Please reproduce the entries word for word, from the beginning through the line that contains "Answer: approximately 90°", inclusive, and leave out the pictures.

■ RECORDS SHOWN ■
((
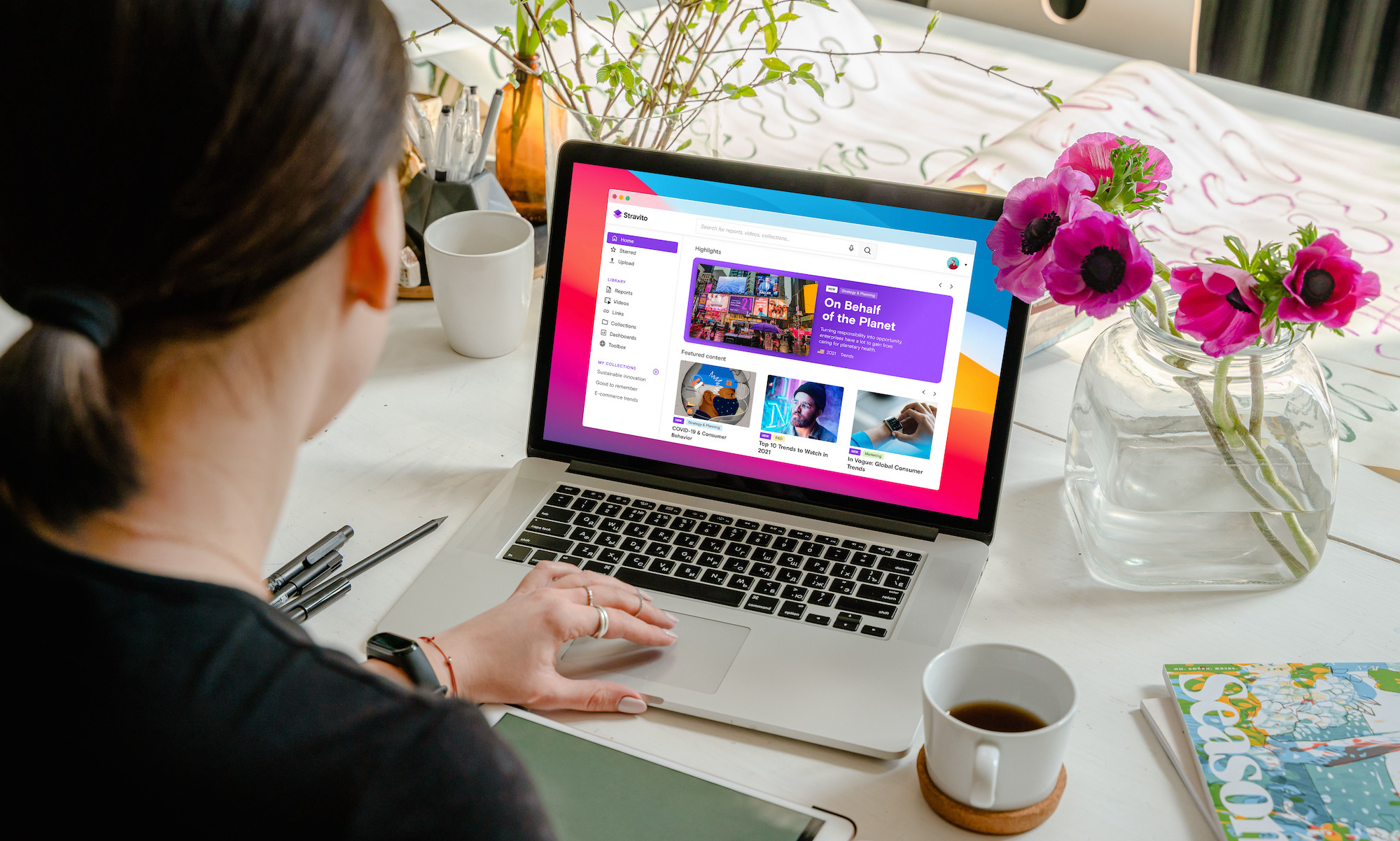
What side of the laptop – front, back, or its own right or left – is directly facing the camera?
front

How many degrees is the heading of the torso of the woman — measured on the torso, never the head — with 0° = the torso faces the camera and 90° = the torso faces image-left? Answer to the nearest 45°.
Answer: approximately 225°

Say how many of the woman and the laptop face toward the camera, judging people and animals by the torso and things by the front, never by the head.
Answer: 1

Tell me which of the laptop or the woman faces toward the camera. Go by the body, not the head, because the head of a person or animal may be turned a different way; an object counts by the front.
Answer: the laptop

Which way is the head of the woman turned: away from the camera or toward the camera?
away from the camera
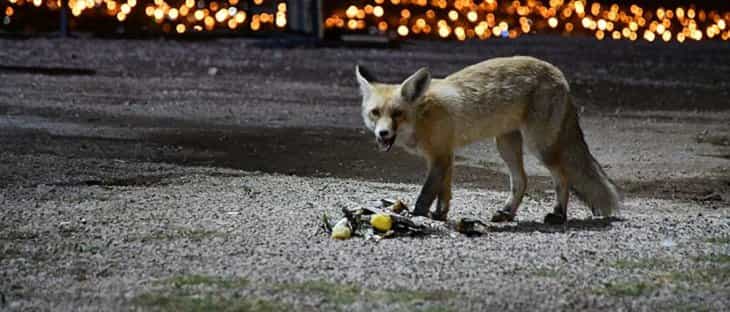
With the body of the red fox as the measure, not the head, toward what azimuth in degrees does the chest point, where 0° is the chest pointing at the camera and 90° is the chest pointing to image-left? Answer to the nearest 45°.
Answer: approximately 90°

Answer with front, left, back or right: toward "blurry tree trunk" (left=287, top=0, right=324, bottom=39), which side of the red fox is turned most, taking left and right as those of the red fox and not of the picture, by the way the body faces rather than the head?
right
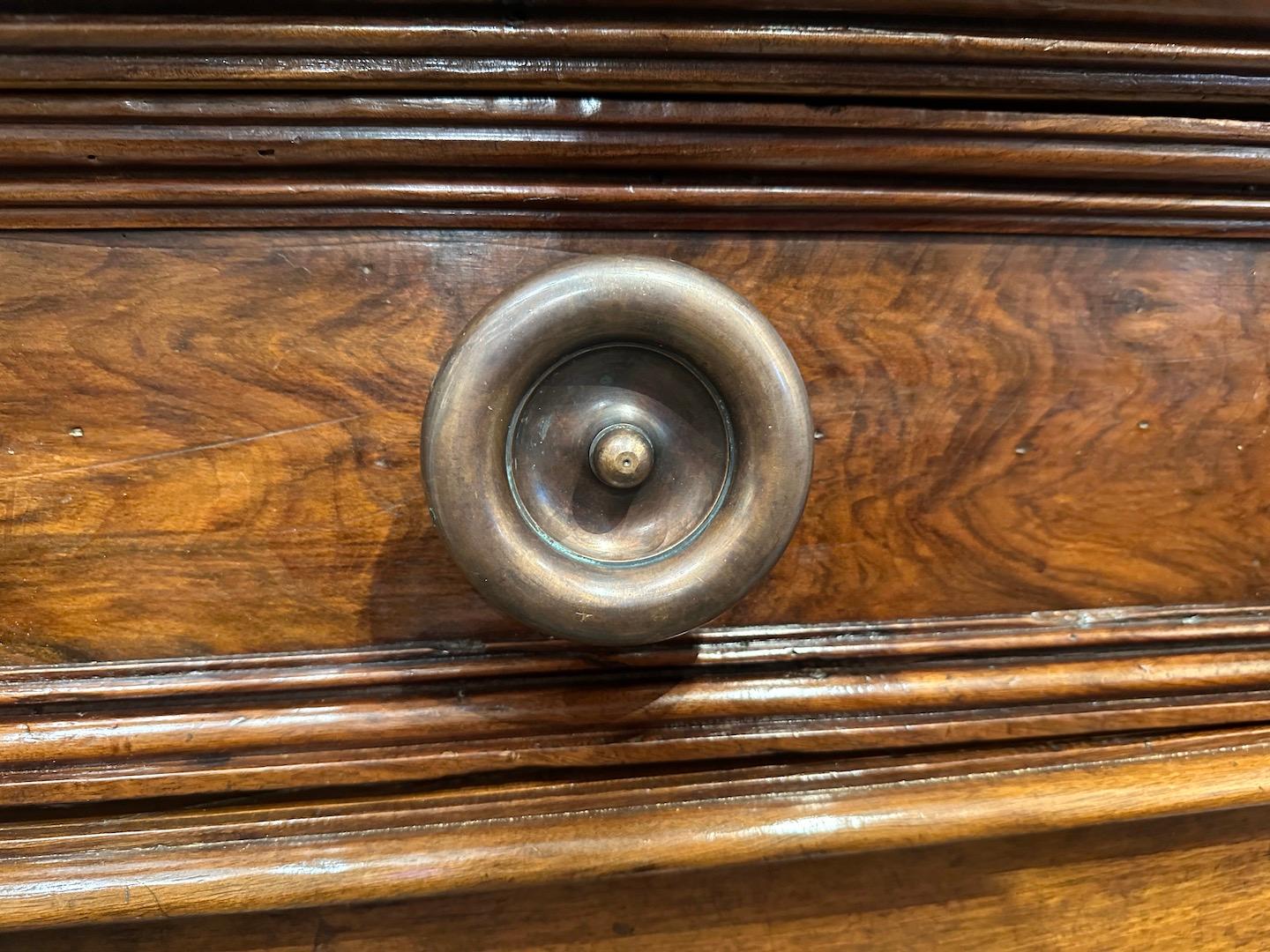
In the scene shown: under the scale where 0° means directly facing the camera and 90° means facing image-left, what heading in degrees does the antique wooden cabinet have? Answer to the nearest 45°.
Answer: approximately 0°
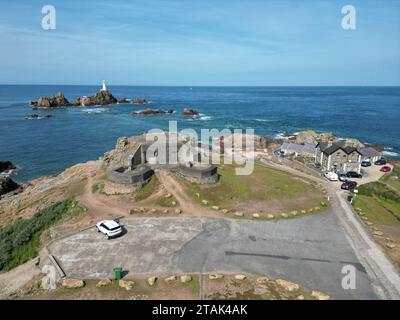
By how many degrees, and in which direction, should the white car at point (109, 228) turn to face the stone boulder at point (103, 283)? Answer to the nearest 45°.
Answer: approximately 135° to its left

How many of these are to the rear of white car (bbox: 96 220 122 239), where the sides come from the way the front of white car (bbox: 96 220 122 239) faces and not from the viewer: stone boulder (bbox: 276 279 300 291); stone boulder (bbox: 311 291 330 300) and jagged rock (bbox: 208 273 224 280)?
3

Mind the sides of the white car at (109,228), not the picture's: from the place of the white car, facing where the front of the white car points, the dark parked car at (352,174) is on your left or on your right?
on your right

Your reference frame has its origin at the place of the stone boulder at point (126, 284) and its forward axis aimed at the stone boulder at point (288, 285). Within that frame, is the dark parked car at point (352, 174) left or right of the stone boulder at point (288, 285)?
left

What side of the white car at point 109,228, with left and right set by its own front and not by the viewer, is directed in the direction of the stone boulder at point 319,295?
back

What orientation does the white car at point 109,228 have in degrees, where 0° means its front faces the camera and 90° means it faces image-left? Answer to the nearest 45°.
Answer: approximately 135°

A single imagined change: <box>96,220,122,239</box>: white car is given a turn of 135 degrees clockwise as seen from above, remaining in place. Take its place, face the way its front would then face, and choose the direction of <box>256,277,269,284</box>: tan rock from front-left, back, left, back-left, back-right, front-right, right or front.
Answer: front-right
))
■ ANSWER TO THIS TASK ■
What side of the laptop – front, back, or its own right or left – is directly facing the camera?
front

How many degrees is the heading of the torso of the woman — measured on the torso, never the head — with 0° = the torso faces the camera and 90° = the torso faces image-left? Answer to the nearest 45°.
Answer: approximately 225°

Say how many of the woman and the laptop face toward the camera, judging people and animals by the torso and things by the front, never by the head.
Answer: 1

Tell me which of the laptop or the woman faces toward the camera. Go by the body, not the head, because the head of a person or animal may be turned a different way; an object counts by the front.
Answer: the laptop

Which way is the head of the woman turned: away from the camera or toward the camera?
away from the camera
With the body of the red fox as the measure, not the head, toward what azimuth in degrees does the chest point, where 0° is the chest pointing at the camera and 90° is the chest pointing to image-left? Answer to the nearest 45°.
Answer: approximately 90°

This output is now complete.